🤖 AI Summary
This work addresses the high latency of autoregressive image generation caused by sequential sampling and the limitations of existing speculative decoding methods, which suffer from token-level ambiguity and lack spatial awareness. To overcome these challenges, the authors propose MuLo-SD, a multi-scale local speculative decoding framework that leverages a low-resolution draft model coupled with a learnable upsampler to produce spatially coherent candidate tokens, which are then verified in parallel by a high-resolution target model. By integrating a local rejection mechanism and neighborhood-aware resampling, MuLo-SD effectively balances acceleration efficiency and generation quality. On the MS-COCO 5k validation set, MuLo-SD achieves up to 1.7× speedup—significantly outperforming baselines such as EAGLE-2 and LANTERN—while maintaining competitive semantic alignment and perceptual quality as measured by GenEval, DPG-Bench, and FID/HPSv2 metrics.
📝 Abstract
Autoregressive (AR) models have achieved remarkable success in image synthesis, yet their sequential nature imposes significant latency constraints. Speculative Decoding offers a promising avenue for acceleration, but existing approaches are limited by token-level ambiguity and lack of spatial awareness. In this work, we introduce Multi-Scale Local Speculative Decoding (MuLo-SD), a novel framework that combines multi-resolution drafting with spatially informed verification to accelerate AR image generation. Our method leverages a low-resolution drafter paired with learned up-samplers to propose candidate image tokens, which are then verified in parallel by a high-resolution target model. Crucially, we incorporate a local rejection and resampling mechanism, enabling efficient correction of draft errors by focusing on spatial neighborhoods rather than raster-scan resampling after the first rejection.
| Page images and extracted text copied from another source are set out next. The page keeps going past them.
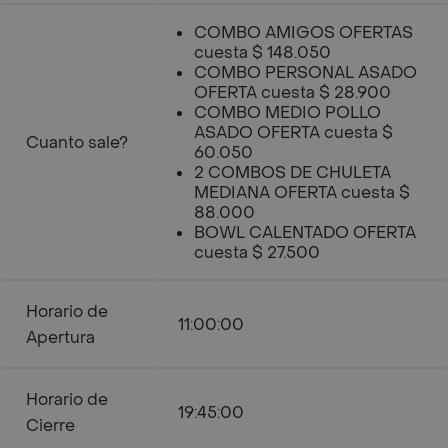
COMBO AMIGOS OFERTAS
cuesta $ 148.050
COMBO PERSONAL ASADO
OFERTA cuesta $ 28.900
COMBO MEDIO POLLO
ASADO OFERTA cuesta $
Cuanto sale?
60.050
2 COMBOS DE CHULETA
MEDIANA OFERTA cuesta $
88.000
BOWL CALENTADO OFERTA
cuesta $ 27.500
Horario de
11:00:00
Apertura
Horario de
19:45:00
Cierre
We demonstrate that MuLo-SD achieves substantial speedups - up to $\mathbf{1.7\times}$ - outperforming strong speculative decoding baselines such as EAGLE-2 and LANTERN in terms of acceleration, while maintaining comparable semantic alignment and perceptual quality. These results are validated using GenEval, DPG-Bench, and FID/HPSv2 on the MS-COCO 5k validation split. Extensive ablations highlight the impact of up-sampling design, probability pooling, and local rejection and resampling with neighborhood expansion. Our approach sets a new state-of-the-art in speculative decoding for image synthesis, bridging the gap between efficiency and fidelity.